In secondo luogo, è ancora evidente la discrepanza nel riconoscimento del concetto di “uso tradizionale” sia per le indicazioni sugli integratori che sui prodotti medicinali vegetali tradizionali, con le differenze di cui si è accennato, sebbene il Regolamento risulti conforme alla restante normativa europea e alle numerose iniziative internazionali intraprese in tale ambito.

A quali conclusioni giunge il documento approvato lo scorso 20 maggio?

La Commissione non esita ad affermare che gli obiettivi prefissati dal Regolamento claim non sono ancora stati raggiunti e la ragione principale risiede nella verosimile coesistenza di una moltitudine di normative nazionali che regolano l’impiego di botanical e di una disciplina applicabile a livello europeo ai soli aspetti riguardanti l’etichettatura, la pubblicità o le modalità di presentazione.

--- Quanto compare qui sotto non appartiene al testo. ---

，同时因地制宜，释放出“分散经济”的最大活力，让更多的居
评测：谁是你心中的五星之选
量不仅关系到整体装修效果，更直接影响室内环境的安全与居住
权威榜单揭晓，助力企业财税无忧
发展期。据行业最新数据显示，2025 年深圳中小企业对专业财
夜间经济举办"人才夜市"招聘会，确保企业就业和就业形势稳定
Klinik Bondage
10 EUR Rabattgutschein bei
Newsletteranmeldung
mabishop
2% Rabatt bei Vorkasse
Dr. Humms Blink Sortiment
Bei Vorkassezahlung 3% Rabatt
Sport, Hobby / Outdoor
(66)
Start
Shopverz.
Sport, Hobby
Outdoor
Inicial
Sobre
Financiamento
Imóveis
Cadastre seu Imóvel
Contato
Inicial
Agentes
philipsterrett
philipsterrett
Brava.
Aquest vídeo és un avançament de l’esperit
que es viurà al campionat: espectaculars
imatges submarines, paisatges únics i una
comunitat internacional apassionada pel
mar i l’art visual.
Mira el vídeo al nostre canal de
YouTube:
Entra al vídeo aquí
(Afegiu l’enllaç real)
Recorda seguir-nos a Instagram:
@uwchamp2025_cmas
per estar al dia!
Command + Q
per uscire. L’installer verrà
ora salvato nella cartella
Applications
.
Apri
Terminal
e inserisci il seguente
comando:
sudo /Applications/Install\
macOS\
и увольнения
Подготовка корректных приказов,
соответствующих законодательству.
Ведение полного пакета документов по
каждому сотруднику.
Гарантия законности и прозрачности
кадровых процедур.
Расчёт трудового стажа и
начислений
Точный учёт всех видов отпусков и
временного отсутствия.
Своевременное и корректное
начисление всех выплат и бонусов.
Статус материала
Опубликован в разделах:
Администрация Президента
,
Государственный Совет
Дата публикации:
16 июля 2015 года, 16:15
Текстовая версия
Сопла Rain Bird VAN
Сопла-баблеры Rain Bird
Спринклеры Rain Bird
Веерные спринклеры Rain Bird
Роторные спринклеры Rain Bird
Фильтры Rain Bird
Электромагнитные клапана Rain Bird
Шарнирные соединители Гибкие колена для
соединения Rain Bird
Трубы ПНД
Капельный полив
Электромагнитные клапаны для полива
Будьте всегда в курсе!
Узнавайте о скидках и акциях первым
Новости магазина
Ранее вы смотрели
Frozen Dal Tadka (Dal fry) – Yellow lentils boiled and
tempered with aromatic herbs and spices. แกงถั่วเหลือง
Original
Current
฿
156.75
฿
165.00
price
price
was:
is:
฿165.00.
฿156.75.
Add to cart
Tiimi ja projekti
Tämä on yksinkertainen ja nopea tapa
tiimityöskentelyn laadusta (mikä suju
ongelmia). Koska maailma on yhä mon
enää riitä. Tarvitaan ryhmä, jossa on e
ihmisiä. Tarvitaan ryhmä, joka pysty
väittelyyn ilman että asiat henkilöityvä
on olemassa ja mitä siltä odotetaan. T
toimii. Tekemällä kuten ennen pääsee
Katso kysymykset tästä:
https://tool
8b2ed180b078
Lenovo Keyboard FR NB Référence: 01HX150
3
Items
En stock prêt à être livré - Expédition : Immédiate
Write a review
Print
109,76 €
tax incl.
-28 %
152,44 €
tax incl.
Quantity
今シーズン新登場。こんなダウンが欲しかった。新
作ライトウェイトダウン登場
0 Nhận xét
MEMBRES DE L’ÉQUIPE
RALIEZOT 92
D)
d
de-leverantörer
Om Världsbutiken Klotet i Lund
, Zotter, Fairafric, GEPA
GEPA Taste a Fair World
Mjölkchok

Ciò va sicuramente ad avere un impatto fortemente negativo per l’innovazione, per la possibilità di commercializzare lo stesso prodotto in più stati membri e, quindi, per gli operatori del settore alimentare, per quanto apparentemente avvantaggiati. E questo perché, nonostante tali sostanze possano oggi vantare indubbie proprietà benefiche, non si è tuttavia in grado di escludere con assoluta certezza la loro suscettibilità nel dare origine a eventi avversi. La Commissione, pertanto, ne esorta un riesame sistematico, ben approfondito e mirato.

Inoltre, è indubbio che il Regolamento claim non prenda effettivamente in considerazione la specifica situazione che attualmente interessa i botanical, potendo vantare una lunga tradizione d’uso intrinseca agli effetti benefici che possono derivare per la salute.

Quali possono essere ora gli sviluppi?

Di certo la Commissione si ritrova a disporre di argomenti validi e sufficienti per una riflessione che rappresenti l’inizio di un graduale ma significativo riordino della regolamentazione degli aspetti cruciali legati al mondo vegetale. Innanzitutto, ammesso che la classificazione come alimento o medicinale rimanga di competenza dei singoli stati membri, l’armonizzazione della normativa attraverso la realizzazione di una lista positiva e una negativa di tali sostanze supplirebbe all’esigenza di sicurezza e favorirebbe la libera circolazione dei prodotti, garantendo contestualmente un maggior livello di tutela della salute del consumatore mediamente avveduto.

Infine, sarebbe appropriato approfondire la nozione di “uso tradizionale” nella valutazione dell’efficacia dei claim sui botanical impiegati nei prodotti alimentari, oltre agli effetti derivanti dalla loro coesistenza sul mercato con i prodotti medicinali vegetali tradizionali.

In tal senso, risulta necessario, se non inevitabile, l’intervento coordinato delle due principali Autorità competenti, vale a dire l’Efsa per l’alimentare e l’Ema per il farmaceutico, contribuendo così a dare una svolta a una realtà che solo apparentemente risulta essere nota e pienamente valorizzata sotto il profilo normativo.